Obama listed immigration reform and a responsible budget as his second and third priorities.

“We should fix our broken immigration system. This would be good for our national security, but it would also be good for our economic security,” Obama said. “Over the next two decades, it would grow our economy by $1.4 trillion. It would shrink our deficits by nearly a trillion dollars.”

This should not be a partisan issue, Obama said.

“President (George W. ) Bush proposed the broad outlines of common-sense immigration reform almost a decade ago,” Obama said. “When I was in the Senate, I joined 23 of my Republican colleagues to back those reforms. This year, the Senate has already passed a bill with broad bipartisan support.

“So all we’re doing now is waiting for the House to act. I don’t know what the holdup is. But if there’s a good reason not to do it, I haven’t heard it. There’s no reason both parties can’t come together and get this done this year. Get it done this year.”

Democrats and Republicans also should work together on a responsible budget that sets America on a stronger course for the future, Obama said.

“We shouldn’t get caught up in the same old fights. And we shouldn’t just cut things just for the sake of cutting things,” Obama said. Remember, I want to remind you—what’s happening in the deficits? They’re going down. They’re shrinking. They’re falling faster than they have in 60 years.

“So what we have to do now is do what America has always done: Make some wise investments in our people and in our country that will help us grow over the long term.

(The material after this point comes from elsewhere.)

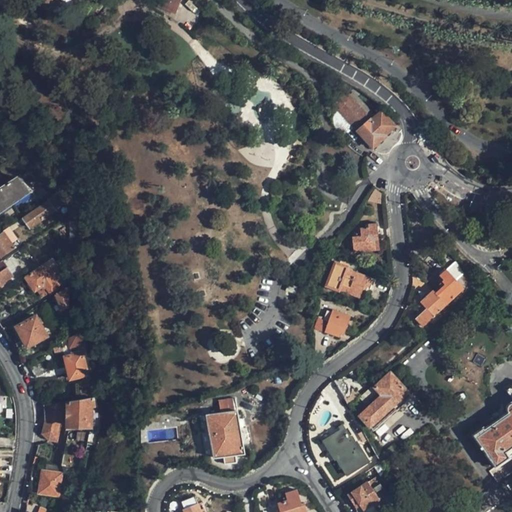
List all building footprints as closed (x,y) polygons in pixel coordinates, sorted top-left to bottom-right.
[(198,1),(182,2),(185,28),(200,27),(198,1)] [(345,85),(343,89),(348,94),(351,92),(345,85)] [(333,104),(372,148),(386,137),(385,136),(395,127),(381,112),(371,120),(348,94),(343,89),(333,104)] [(0,209),(27,191),(21,183),(20,184),(15,178),(0,187),(0,209)] [(64,201),(56,191),(42,201),(49,211),(64,201)] [(450,203),(445,194),(436,199),(440,208),(450,203)] [(49,211),(42,201),(17,218),(25,229),(49,211)] [(61,240),(71,241),(73,226),(73,220),(73,218),(68,217),(67,225),(63,224),(61,240)] [(361,229),(362,234),(362,238),(356,239),(352,239),(354,253),(375,251),(373,240),(377,240),(376,224),(368,225),(368,228),(361,229)] [(35,291),(41,287),(43,285),(45,287),(47,291),(55,286),(51,280),(42,266),(25,278),(35,291)] [(0,283),(11,275),(5,267),(0,270),(0,283)] [(370,281),(369,280),(367,279),(346,270),(338,291),(358,299),(362,289),(364,289),(366,289),(368,288),(369,286),(370,283),(370,281)] [(435,294),(446,306),(463,290),(447,271),(440,277),(444,281),(440,285),(442,288),(435,294)] [(51,280),(55,286),(60,283),(56,277),(51,280)] [(68,304),(67,284),(50,296),(58,310),(68,305),(68,304)] [(422,327),(446,306),(435,294),(433,291),(419,302),(426,310),(415,319),(422,327)] [(6,309),(0,312),(0,323),(11,316),(6,309)] [(332,312),(331,314),(325,332),(338,338),(340,335),(343,336),(350,318),(332,312)] [(325,332),(331,314),(328,313),(324,322),(317,319),(314,329),(324,333),(325,332)] [(21,338),(12,344),(17,352),(26,346),(27,347),(46,336),(34,316),(15,328),(21,338)] [(77,332),(60,342),(62,353),(69,351),(68,347),(72,347),(80,345),(83,344),(81,336),(77,332)] [(60,342),(52,347),(54,355),(62,353),(60,342)] [(80,353),(70,356),(63,358),(69,380),(86,376),(80,353)] [(41,363),(30,371),(34,377),(45,369),(41,363)] [(404,400),(410,395),(390,373),(375,387),(381,394),(360,415),(372,429),(395,409),(396,411),(406,402),(404,400)] [(93,399),(92,392),(88,393),(86,394),(85,388),(84,382),(78,383),(81,400),(91,399),(93,399)] [(372,387),(361,397),(365,402),(376,392),(372,387)] [(361,397),(359,395),(350,404),(357,412),(366,403),(365,402),(361,397)] [(91,399),(81,400),(68,403),(70,429),(97,427),(91,399)] [(237,413),(235,401),(219,403),(221,415),(237,413)] [(65,403),(43,406),(43,410),(44,416),(44,421),(40,433),(48,443),(56,444),(65,403)] [(511,403),(509,405),(508,407),(507,408),(506,413),(483,429),(483,428),(472,435),(495,468),(510,457),(506,452),(511,447),(511,403)] [(244,455),(237,413),(221,415),(207,417),(210,434),(214,460),(223,459),(224,466),(236,464),(236,456),(244,455)] [(210,434),(207,417),(199,418),(202,436),(210,434)] [(322,442),(342,429),(339,424),(320,437),(322,442)] [(355,449),(342,429),(322,442),(334,459),(335,458),(346,475),(368,461),(358,447),(355,449)] [(384,465),(400,454),(393,444),(377,455),(384,465)] [(42,459),(34,456),(32,466),(39,468),(42,459)] [(61,492),(63,472),(43,469),(41,483),(40,490),(61,492)] [(351,493),(362,510),(371,504),(386,495),(375,478),(367,483),(366,483),(351,493)] [(305,511),(303,504),(300,505),(296,491),(284,494),(286,502),(270,507),(271,511),(305,511)] [(37,511),(39,507),(26,503),(25,511),(37,511)]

We should close wasteful tax loopholes that don’t help our jobs, don’t grow our economy, and then invest that money in things that actually do create jobs and grow our economy. And one of those things is building new roads and bridges and schools and ports. That creates jobs. It puts people to work during the construction phase. And then it creates an infrastructure for our economy to succeed moving forward.”